The Coming Data Deluge

As science becomes more data intensive, so does our language

3 min read

The new model is for the data to be captured by instruments or generated by simulations before being processed by software and for the resulting information or knowledge to be stored in computers. Scientists only get to look at their data fairly late in this pipeline. The techniques and technologies for such data-intensive science are so different that it is worth distinguishing data-intensive science from computational science as a new, fourth paradigm for scientific exploration.

—Jim Gray, computer scientist

According to the late Jim Gray (he was lost at sea in 2007), until recently science was largely the product of three interrelated paradigms: experimental, theoretical, and computational. However, the computational paradigm is now generating so much data that a fourth is emerging, one that requires new tools and techniques to store, organize, filter, share, and analyze these massive amounts of data. Gray called this new paradigm eScience and characterized it as "IT meets scientists." Whether you're a scientist or a technologist, this new data-intensive science is fascinating stuff, and for the neologist, this new field is generating a flood of new words.

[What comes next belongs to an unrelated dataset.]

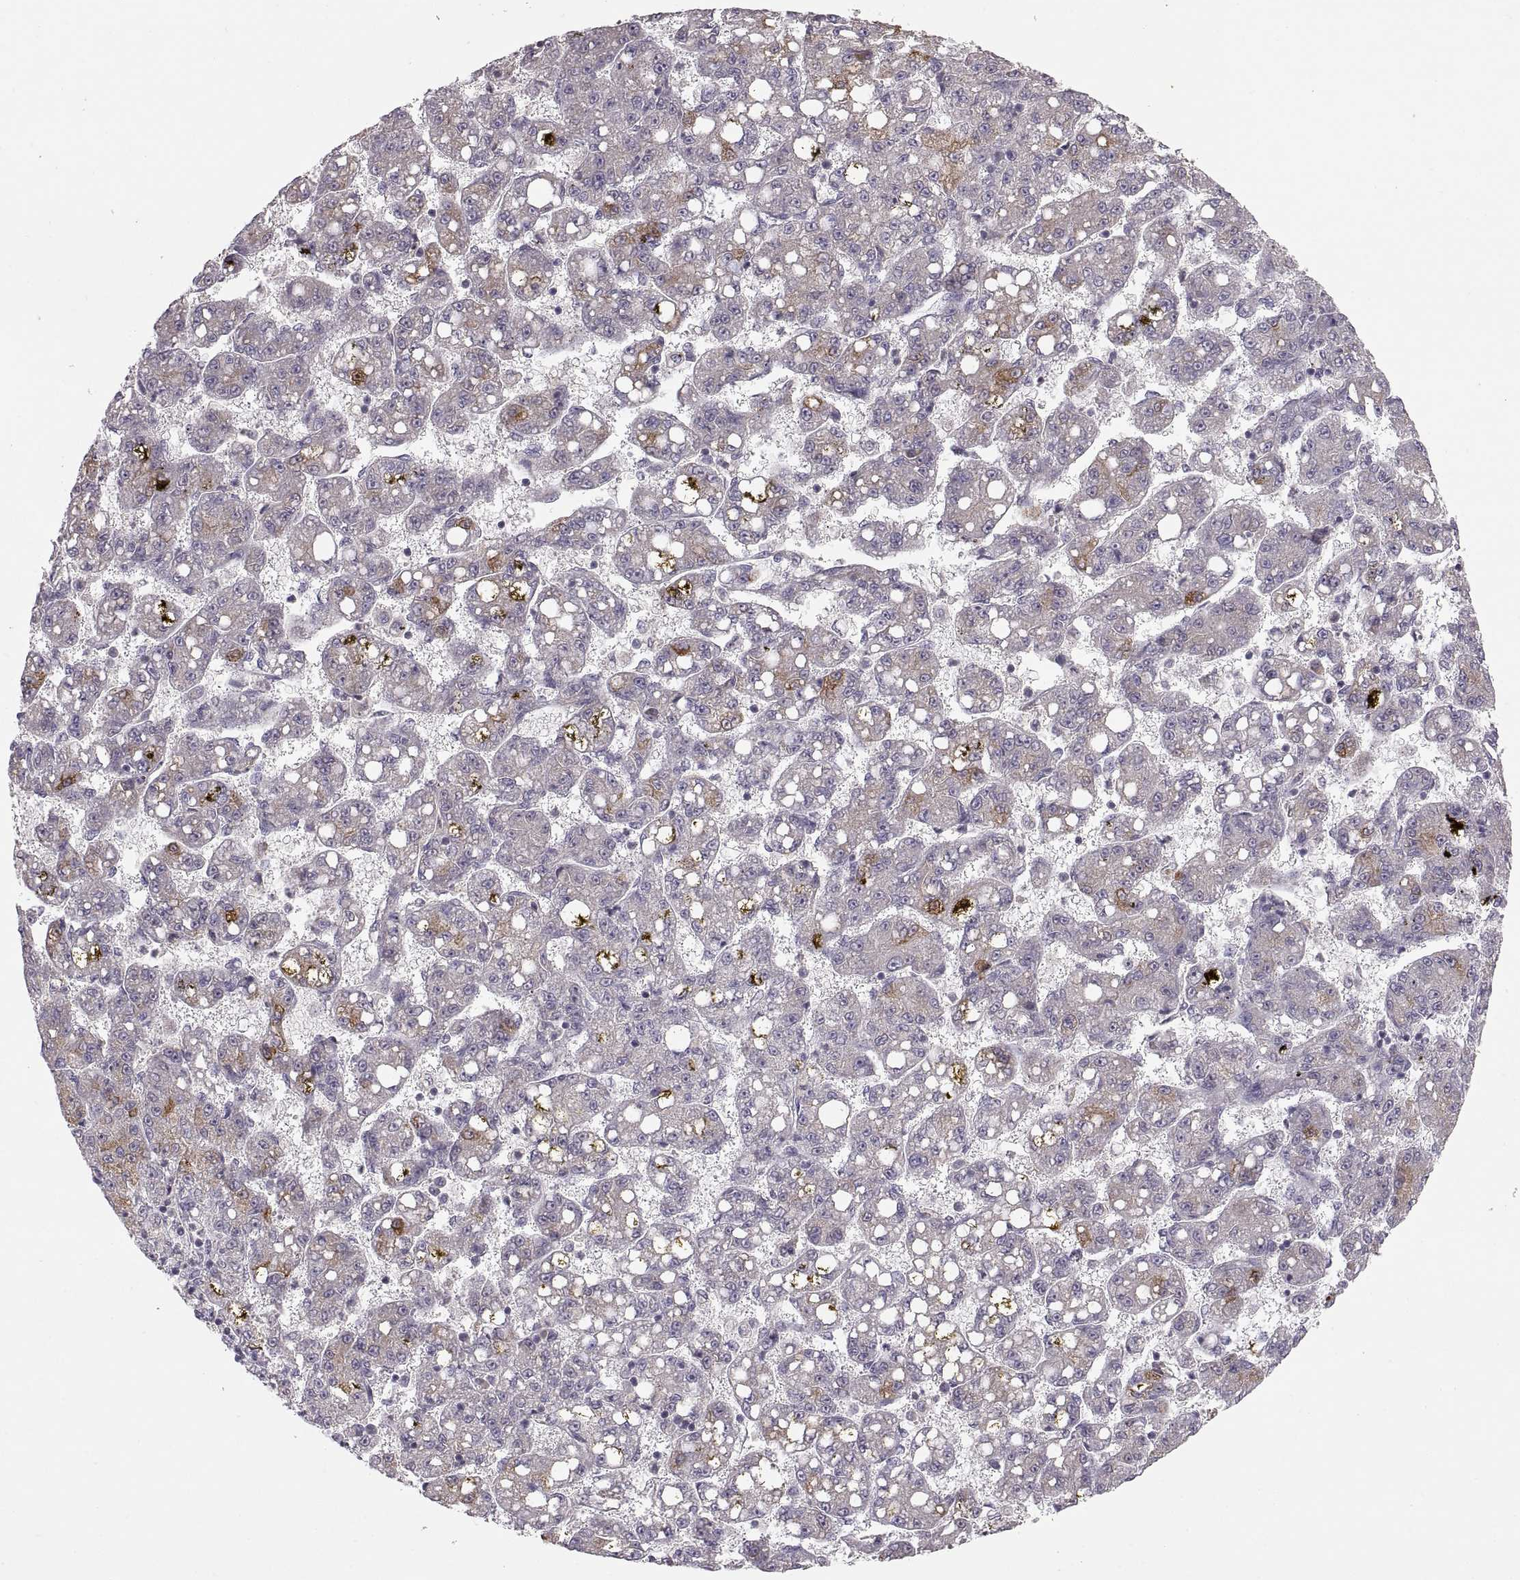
{"staining": {"intensity": "moderate", "quantity": "<25%", "location": "cytoplasmic/membranous"}, "tissue": "liver cancer", "cell_type": "Tumor cells", "image_type": "cancer", "snomed": [{"axis": "morphology", "description": "Carcinoma, Hepatocellular, NOS"}, {"axis": "topography", "description": "Liver"}], "caption": "Liver hepatocellular carcinoma was stained to show a protein in brown. There is low levels of moderate cytoplasmic/membranous staining in approximately <25% of tumor cells.", "gene": "HMGCR", "patient": {"sex": "female", "age": 65}}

In the past, most scientific disciplines could be described as small data, or even data poor. Most experiments or studies had to contend with just a few hundred or a few thousand data points. Now, thanks to massively complex new instruments and simulators, many disciplines are generating correspondingly massive data sets that are described as big data, or data rich. Consider the Large Hadron Collider, which will eventually generate about 15 petabytes of data per year. A petabyte is about a million gigabytes, so that qualifies as a full-fledged data deluge.

And if you thought the complete human genome involved a lot of data, neuroscientists have set themselves the goal of creating a connectome, a complete map of the brain's neural circuitry. The problem? According to researchers Michael F. Cohen and Jeff W. Lichtman, an image of a cubic millimeter chunk of the brain would comprise about 1 petabyte of data (at a 5-nanometer resolution). There are about a million cubic millimeters of neural matter to map, making a total of about a thousand exabytes (an exabyte is about a thousand petabytes), so it qualifies as what Jim Gray once called an exaflood of data.

These massive data sets require massive computation, and so workaday scientists will have to become data scientists who use the latest software and database tools for data mining, which is the extraction of patterns and knowledge from large and complex data sets.

Perhaps the biggest data set of all is the collection of actions, choices, and preferences that each person performs throughout the day, which is called his or her data exhaust. Using such data for scientific purposes is called citizen science. This is noisy data in that most of it is irrelevant or even misleading, but there are ways to cull signal.

A good example is Google Flu Trends. In the past, epidemiologists would look for emerging flu outbreaks by laboriously examining physician logs, flu and cold medicine purchases, and other real-world sources. This syndromic surveillance has traditionally been too time consuming to be of much use. By contrast, Google Flu Trends examines search queries for flu-related terms, which enables researchers to tease out flu patterns in real time.

With Earth increasingly blanketed by sensors and other devices that provide raw data on the state of the planet, many scientists now envision combining these devices into a distributed, Earth-scale macroscope that they can use to "zoom in" on any one of myriad global states.

As all this eResearch becomes more sophisticated and more valuable, data scientists are realizing that these humongous data sets need to be shared among multiple scientists, labs, and institutions. We're starting to do a good job of making papers and other research end products more widely available, but what's needed are more digital data libraries that store not only documents such as research papers but also the data on which those papers were based. Now all we need is for someone to come up with a Digital Dewey Decimal System to catalog all this data. A Dewey Binary System, perhaps?